Minée par les scandales et les déboires judiciaires, sa  fin a été crépusculaire.  « J’ai trop d’estime pour l’intelligence des italiens pour penser qu’il y a autant de couillons pour voter contre leurs propres intérêts », avait-il fanfaronné au plus fort de la campagne pour les législatives de 2006. Les couillons l’ont pris au mot et ont voté pour Romano Prodi, parvenu à coaliser l’ensemble de la gauche italienne. Berlusconi a tenté une dernière tricherie lors du décompte des bulletins avant de s’incliner, mais il n’a jamais voulu reconnaître sa défaite et a mené la vie dure à son rival.

En 2008, il convainc un des « alliés » de Prodi de le lâcher et revient au pouvoir. Il sera débarqué trois ans plus tard par ses homologues européens en pleine crise de l’euro. « Je lui ai dit: le problème de l’Italie c’est toi. Si tu veux rendre service à ton pays, tu dois laisser la place », a raconté le Français Nicolas Sarkozy.

Secoué mais pas abattu, le marionnettiste a continué à manipuler la vie politique de la péninsule avec son mouvement, Forza Italia. Ultime pied de nez, il a contribué à la chute de Mario Draghi et à la formation d’un gouvernement de coalition dirigée par Fratelli d’Italia, le mouvement d’extrême-droite issue de l’Alliance Nationale créée par Giorgia Meloni en 2012.  « La petite », comme il l’a surnommée, lui a rendu un hommage de circonstance en saluant « l’un des hommes les pus influents de l’histoire de l’Italie ».

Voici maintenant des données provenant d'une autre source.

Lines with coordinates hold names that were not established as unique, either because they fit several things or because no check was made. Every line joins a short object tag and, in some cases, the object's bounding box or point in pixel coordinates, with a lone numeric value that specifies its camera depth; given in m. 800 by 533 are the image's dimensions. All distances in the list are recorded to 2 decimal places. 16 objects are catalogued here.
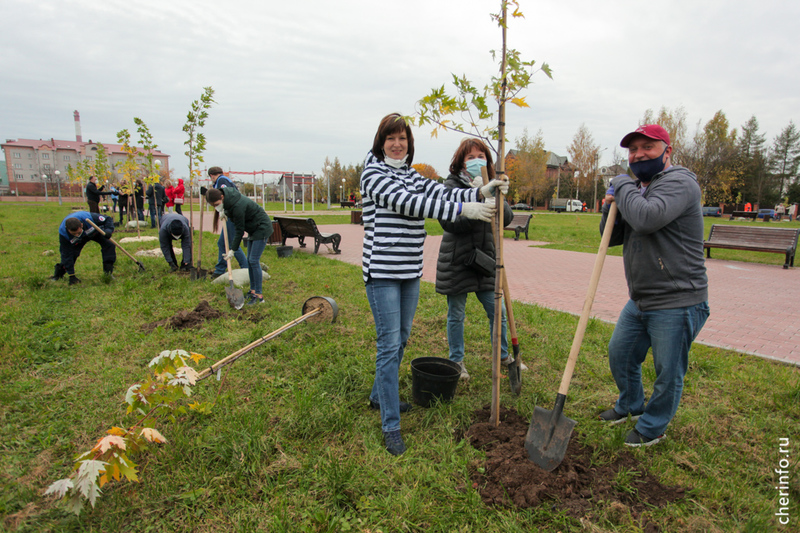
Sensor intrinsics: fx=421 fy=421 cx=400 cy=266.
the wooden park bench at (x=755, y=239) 9.46
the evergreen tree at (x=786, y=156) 50.17
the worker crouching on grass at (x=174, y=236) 7.48
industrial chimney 85.79
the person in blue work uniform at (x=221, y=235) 6.85
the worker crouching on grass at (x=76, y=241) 6.66
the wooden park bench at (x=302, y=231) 10.03
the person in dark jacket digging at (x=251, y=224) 5.84
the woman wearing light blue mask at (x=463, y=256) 3.24
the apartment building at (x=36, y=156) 75.88
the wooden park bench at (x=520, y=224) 15.01
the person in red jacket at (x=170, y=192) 14.22
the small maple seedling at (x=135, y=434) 1.98
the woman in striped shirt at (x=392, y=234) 2.42
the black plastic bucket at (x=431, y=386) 3.08
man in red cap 2.32
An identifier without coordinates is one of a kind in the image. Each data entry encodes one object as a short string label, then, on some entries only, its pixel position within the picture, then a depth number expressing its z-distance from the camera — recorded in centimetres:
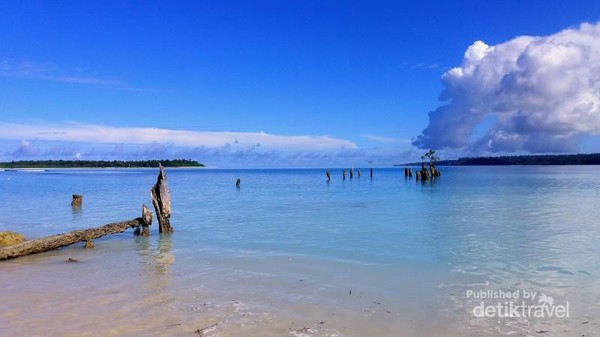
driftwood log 1147
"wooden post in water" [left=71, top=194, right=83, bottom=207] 2572
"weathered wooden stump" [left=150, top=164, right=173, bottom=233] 1634
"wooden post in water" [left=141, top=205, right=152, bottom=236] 1566
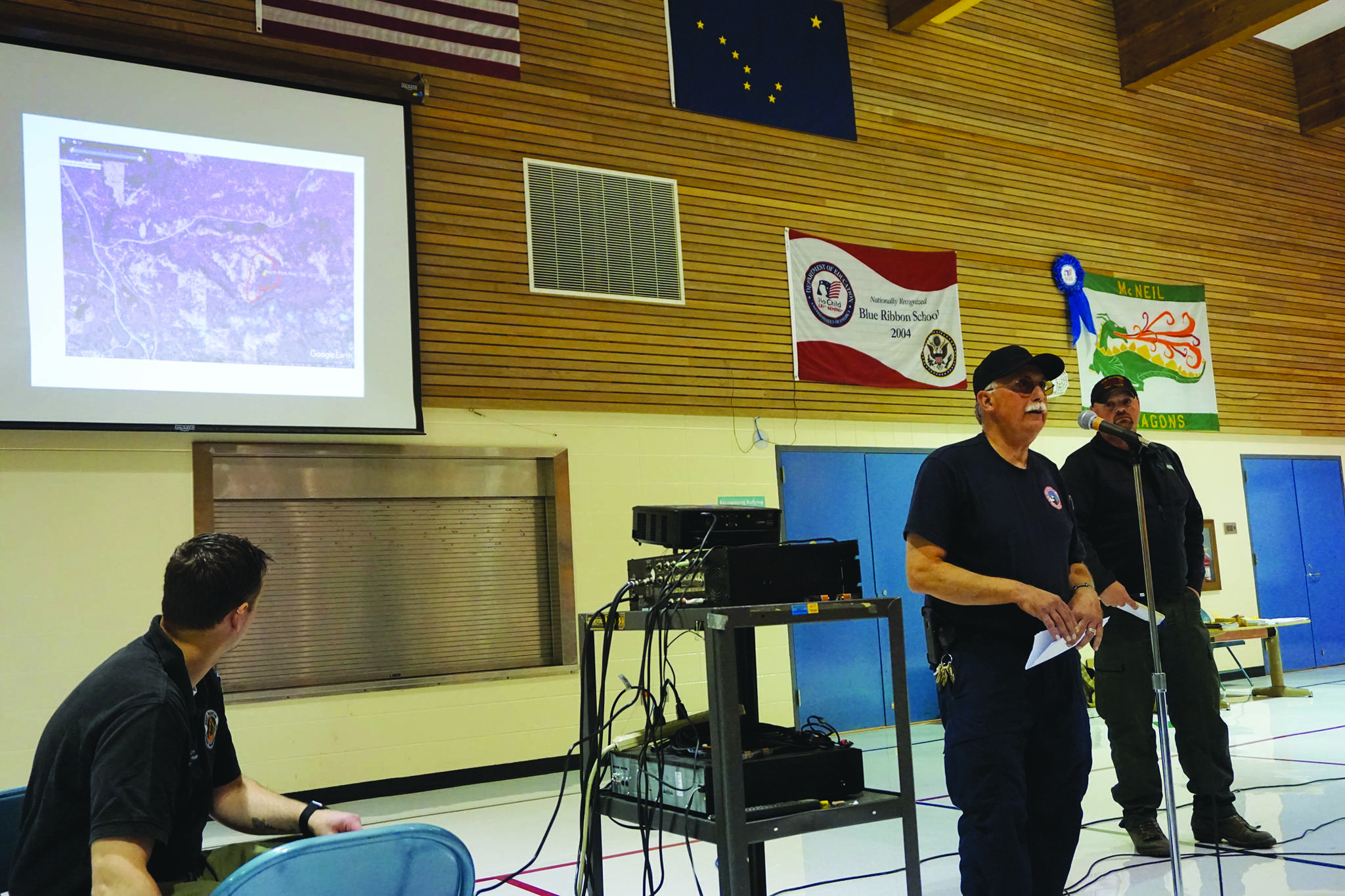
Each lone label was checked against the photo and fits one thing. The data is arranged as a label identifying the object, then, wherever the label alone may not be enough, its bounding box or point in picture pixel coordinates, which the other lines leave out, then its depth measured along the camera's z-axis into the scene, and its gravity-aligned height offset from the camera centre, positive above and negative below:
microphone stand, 2.67 -0.52
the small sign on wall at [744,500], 7.38 +0.34
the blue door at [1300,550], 10.10 -0.36
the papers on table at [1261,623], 7.98 -0.83
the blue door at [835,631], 7.60 -0.66
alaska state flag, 7.68 +3.69
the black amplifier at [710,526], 2.61 +0.06
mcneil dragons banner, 9.41 +1.62
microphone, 2.92 +0.28
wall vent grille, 6.94 +2.21
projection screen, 5.45 +1.84
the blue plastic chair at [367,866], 1.40 -0.41
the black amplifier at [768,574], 2.35 -0.06
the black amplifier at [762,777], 2.30 -0.52
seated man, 1.64 -0.29
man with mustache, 2.49 -0.24
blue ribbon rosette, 9.23 +2.12
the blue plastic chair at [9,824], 1.96 -0.44
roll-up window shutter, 5.91 +0.00
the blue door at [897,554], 8.04 -0.12
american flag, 6.31 +3.38
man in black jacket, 3.74 -0.49
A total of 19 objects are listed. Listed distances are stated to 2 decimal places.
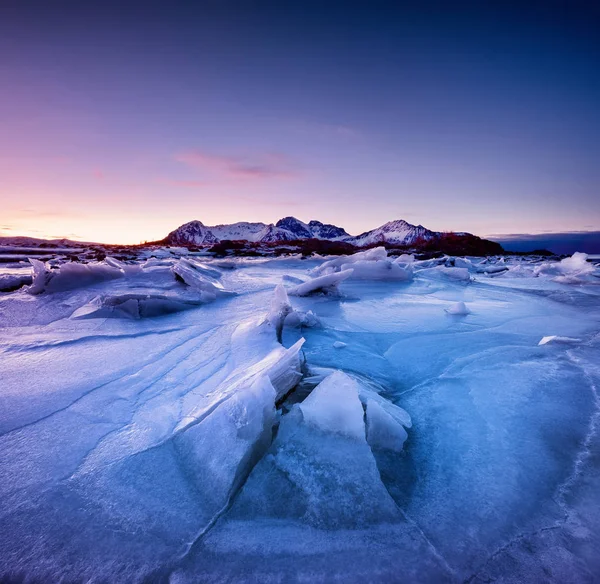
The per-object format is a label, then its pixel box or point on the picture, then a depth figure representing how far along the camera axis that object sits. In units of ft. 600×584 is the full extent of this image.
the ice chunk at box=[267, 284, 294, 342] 8.38
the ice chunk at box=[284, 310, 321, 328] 9.32
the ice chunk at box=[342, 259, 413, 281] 22.31
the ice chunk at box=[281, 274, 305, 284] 21.38
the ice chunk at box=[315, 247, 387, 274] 24.29
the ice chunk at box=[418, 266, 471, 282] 25.86
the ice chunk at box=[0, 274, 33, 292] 16.10
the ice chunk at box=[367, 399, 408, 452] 4.05
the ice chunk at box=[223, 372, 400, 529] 3.06
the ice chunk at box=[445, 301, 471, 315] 11.91
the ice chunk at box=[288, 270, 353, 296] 14.47
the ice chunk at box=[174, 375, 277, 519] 3.31
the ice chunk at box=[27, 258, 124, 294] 14.28
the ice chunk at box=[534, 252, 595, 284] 23.45
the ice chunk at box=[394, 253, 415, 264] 29.48
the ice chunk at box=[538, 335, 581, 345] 7.83
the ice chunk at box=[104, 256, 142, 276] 19.29
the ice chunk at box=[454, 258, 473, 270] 37.11
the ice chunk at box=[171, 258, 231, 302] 14.14
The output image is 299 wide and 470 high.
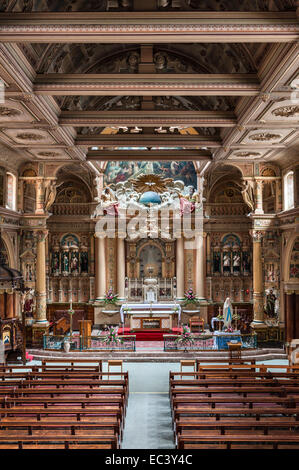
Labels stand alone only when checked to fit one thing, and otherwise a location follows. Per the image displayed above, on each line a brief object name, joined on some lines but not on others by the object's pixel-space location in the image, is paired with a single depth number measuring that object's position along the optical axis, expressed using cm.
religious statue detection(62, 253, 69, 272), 2722
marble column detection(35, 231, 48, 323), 2166
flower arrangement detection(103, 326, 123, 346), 2005
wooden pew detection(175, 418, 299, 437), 818
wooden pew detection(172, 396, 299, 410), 955
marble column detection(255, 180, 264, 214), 2159
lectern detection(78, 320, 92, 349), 2008
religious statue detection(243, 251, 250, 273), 2711
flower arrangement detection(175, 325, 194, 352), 1980
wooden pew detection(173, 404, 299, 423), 893
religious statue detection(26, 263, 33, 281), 2216
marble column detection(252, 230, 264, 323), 2148
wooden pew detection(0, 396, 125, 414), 959
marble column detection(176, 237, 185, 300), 2695
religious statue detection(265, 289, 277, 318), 2147
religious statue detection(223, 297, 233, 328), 2088
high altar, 2677
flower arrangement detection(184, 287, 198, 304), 2606
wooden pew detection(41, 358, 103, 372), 1352
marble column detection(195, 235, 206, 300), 2681
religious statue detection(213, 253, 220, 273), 2745
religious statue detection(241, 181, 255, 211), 2175
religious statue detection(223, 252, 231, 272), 2739
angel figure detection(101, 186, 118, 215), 2674
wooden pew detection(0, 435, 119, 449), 752
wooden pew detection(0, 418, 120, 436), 814
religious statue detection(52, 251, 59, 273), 2727
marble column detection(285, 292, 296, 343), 2045
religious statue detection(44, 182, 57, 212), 2194
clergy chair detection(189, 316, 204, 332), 2381
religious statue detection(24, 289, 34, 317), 2173
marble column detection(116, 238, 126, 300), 2673
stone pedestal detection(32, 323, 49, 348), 2111
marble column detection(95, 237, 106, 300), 2664
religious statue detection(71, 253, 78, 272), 2738
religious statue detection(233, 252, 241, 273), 2736
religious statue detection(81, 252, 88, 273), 2745
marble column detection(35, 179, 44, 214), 2169
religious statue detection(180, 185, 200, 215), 2680
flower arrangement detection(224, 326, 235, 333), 2054
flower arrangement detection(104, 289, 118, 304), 2591
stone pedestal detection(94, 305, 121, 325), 2614
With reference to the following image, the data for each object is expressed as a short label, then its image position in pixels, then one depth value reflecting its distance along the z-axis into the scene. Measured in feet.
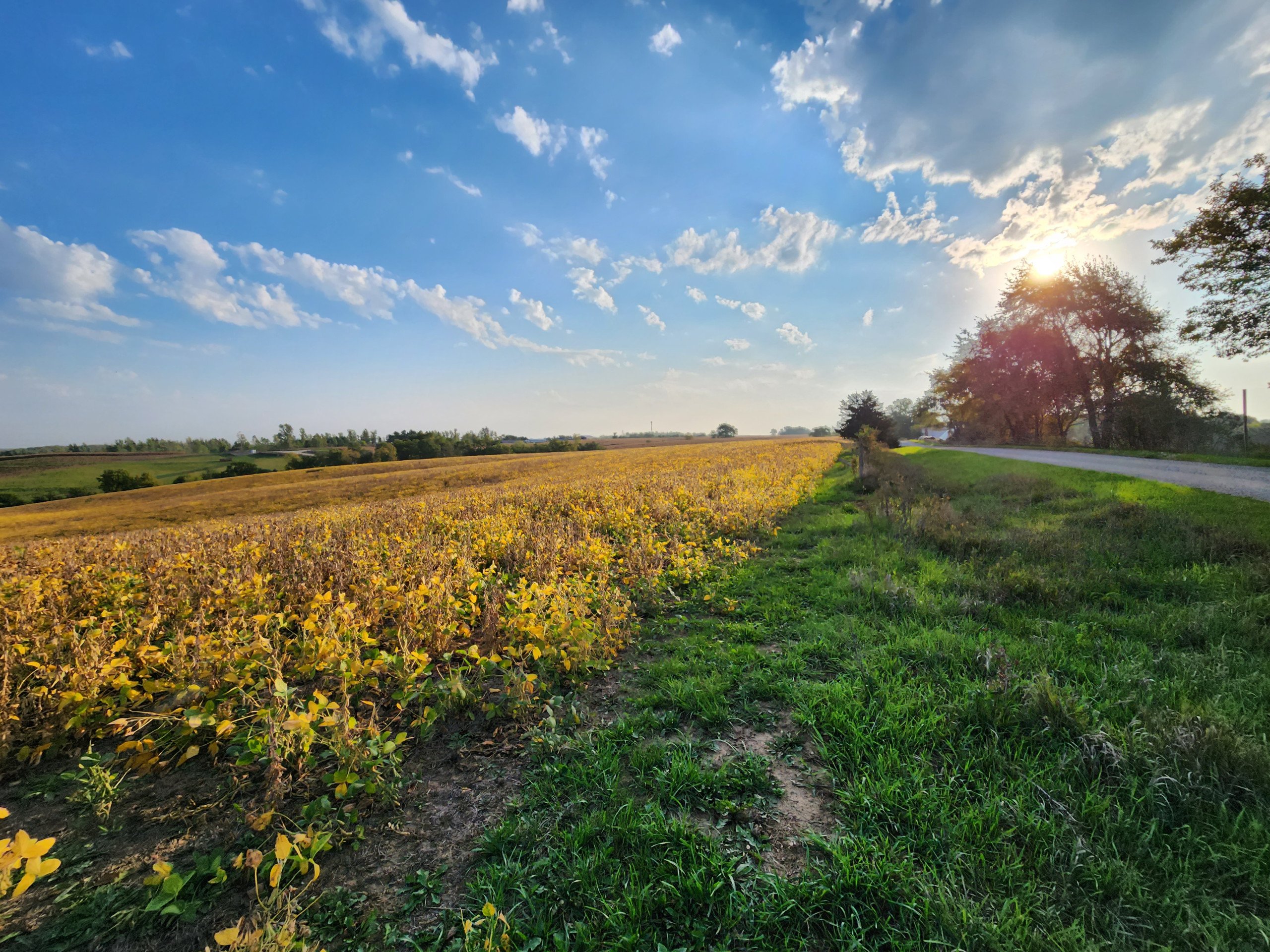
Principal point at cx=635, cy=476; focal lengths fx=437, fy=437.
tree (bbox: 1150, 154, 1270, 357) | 57.82
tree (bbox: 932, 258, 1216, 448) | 90.84
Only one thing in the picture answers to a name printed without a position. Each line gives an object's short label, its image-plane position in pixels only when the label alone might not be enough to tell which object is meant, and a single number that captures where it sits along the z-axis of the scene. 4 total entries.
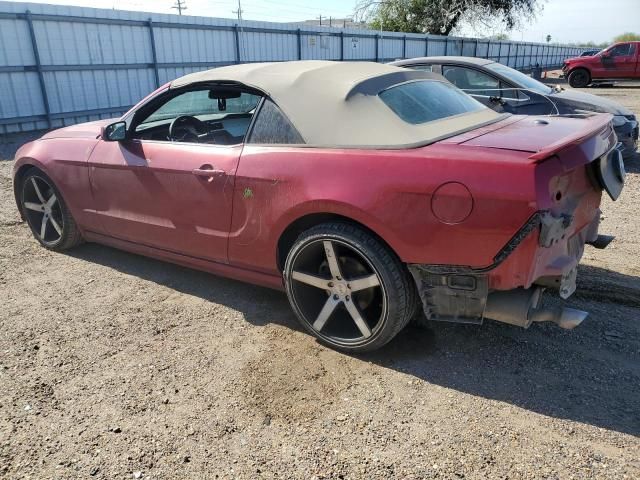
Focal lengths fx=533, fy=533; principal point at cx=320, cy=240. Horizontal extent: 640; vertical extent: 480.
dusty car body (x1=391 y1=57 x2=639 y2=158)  7.24
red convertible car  2.52
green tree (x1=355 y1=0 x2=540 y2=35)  33.25
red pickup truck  21.53
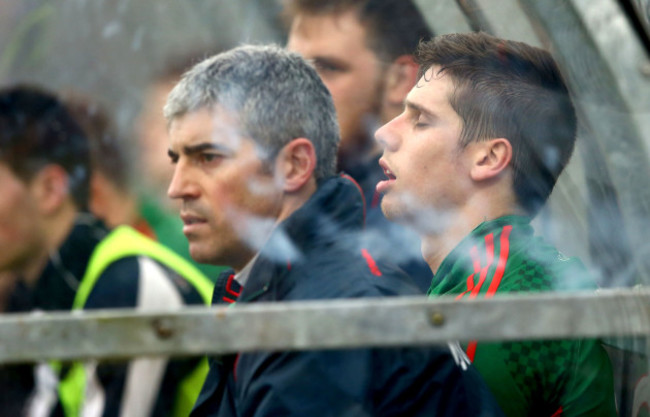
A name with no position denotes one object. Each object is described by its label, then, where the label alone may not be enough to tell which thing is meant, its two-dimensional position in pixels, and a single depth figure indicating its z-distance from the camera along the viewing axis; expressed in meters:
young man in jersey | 8.32
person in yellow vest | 8.70
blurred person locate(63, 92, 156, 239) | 9.01
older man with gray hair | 8.28
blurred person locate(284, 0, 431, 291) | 8.72
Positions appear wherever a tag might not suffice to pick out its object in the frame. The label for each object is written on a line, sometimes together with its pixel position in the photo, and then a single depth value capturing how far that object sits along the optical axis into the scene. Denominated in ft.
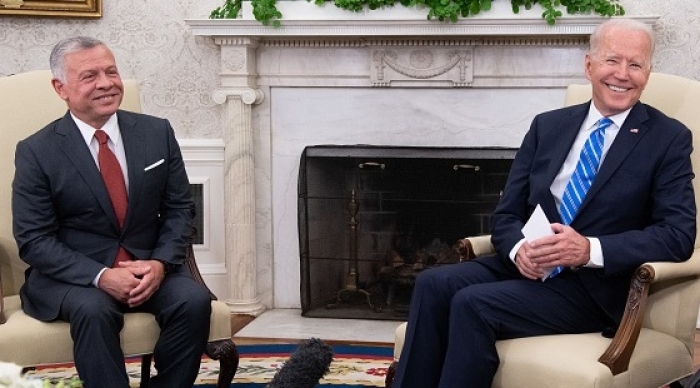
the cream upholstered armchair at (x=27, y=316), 10.93
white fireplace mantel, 17.35
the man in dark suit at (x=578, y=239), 10.30
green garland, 16.51
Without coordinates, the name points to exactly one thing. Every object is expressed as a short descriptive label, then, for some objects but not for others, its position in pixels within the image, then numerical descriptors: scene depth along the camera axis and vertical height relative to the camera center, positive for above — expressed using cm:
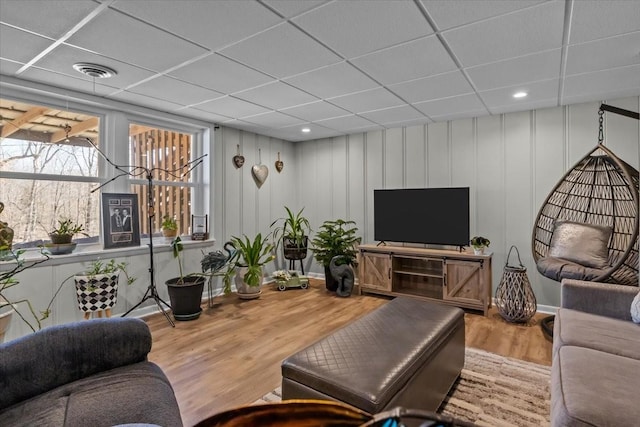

Le leg de Silvio Berlusconi  est pourtant peu reluisant. Milliardaire flamboyant entré en politique en 1994 pour défendre son empire avec un parti créé de toute pièce dont il était le président-patron, il détonnait alors face aux autres dirigeants européens. Depuis, la politique spectacle et le populisme ont gagné l’Europe. Bateleurs, menteurs et  histrions sont entrés en politique et sont parvenus à prendre le pouvoir et a faire voter des lois sur mesure . Le Britannique Boris Johnson incarne à lui seul ces trois travers de ce côté de l’Atlantique et Donald Trump est son alter-égo aux Etats-Unis.

Berlusconi a également contribué à légitimer l’extrême-droite, aujourd’hui associée au pouvoir dans plusieurs états membres.  L’Allemand Manfred Weber, patron du Parti Populaire Européen, la droite conservatrice, ne trouve rien à redire aux alliances avec le diable, tant qu’il ne se montre trop ouvertement  europhobe, si cela peut permettre à la famille d’être au pouvoir. Ironie de l’histoire, Giorgia Meloni pourrait sauver Forza Italia de la disparition lors des Européennes en permettant l’élection de quelques élus par la magie d’une liste  commune.